■ Assigned task ■
Wherever the word "shoulder" appears in a line of the data, that line should be copied.

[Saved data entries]
BEGIN
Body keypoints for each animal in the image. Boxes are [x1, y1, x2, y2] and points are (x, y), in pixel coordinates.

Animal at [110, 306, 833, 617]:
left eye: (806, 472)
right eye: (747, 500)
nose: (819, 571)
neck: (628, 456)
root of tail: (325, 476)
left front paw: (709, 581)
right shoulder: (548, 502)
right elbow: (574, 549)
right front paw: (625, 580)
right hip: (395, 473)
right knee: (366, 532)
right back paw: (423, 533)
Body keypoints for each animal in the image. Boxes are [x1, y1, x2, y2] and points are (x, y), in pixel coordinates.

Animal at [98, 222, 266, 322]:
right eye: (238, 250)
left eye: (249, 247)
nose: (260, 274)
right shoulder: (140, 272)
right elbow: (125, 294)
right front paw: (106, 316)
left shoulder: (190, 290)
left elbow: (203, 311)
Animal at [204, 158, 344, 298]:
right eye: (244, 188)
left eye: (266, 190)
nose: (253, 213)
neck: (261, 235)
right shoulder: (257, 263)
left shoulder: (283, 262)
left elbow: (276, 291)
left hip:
END
BEGIN
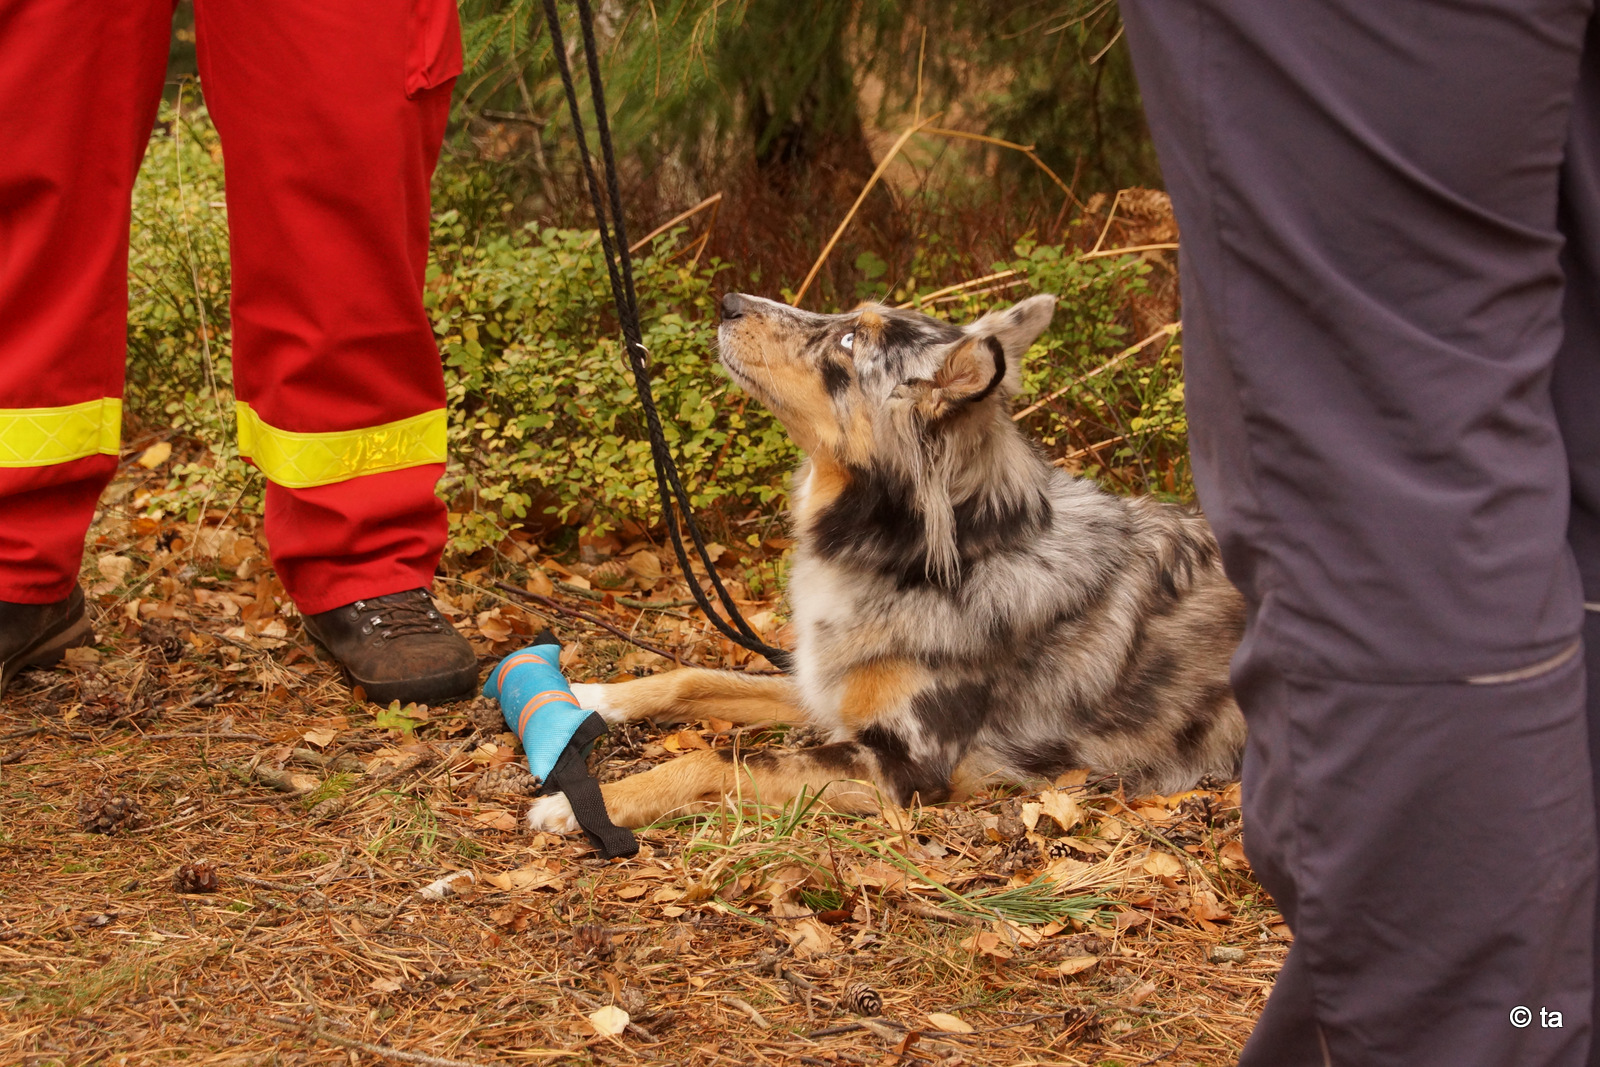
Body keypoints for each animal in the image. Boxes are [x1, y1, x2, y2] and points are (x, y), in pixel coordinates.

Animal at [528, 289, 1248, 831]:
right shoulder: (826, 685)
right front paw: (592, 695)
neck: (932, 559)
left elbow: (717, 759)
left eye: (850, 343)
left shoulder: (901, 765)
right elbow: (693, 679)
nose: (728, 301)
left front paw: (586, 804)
END
■ Task answer ■
right shoulder: (548, 502)
right shoulder: (140, 272)
left shoulder: (190, 290)
right shoulder: (257, 263)
left shoulder: (283, 262)
right shoulder: (826, 685)
left shoulder: (901, 765)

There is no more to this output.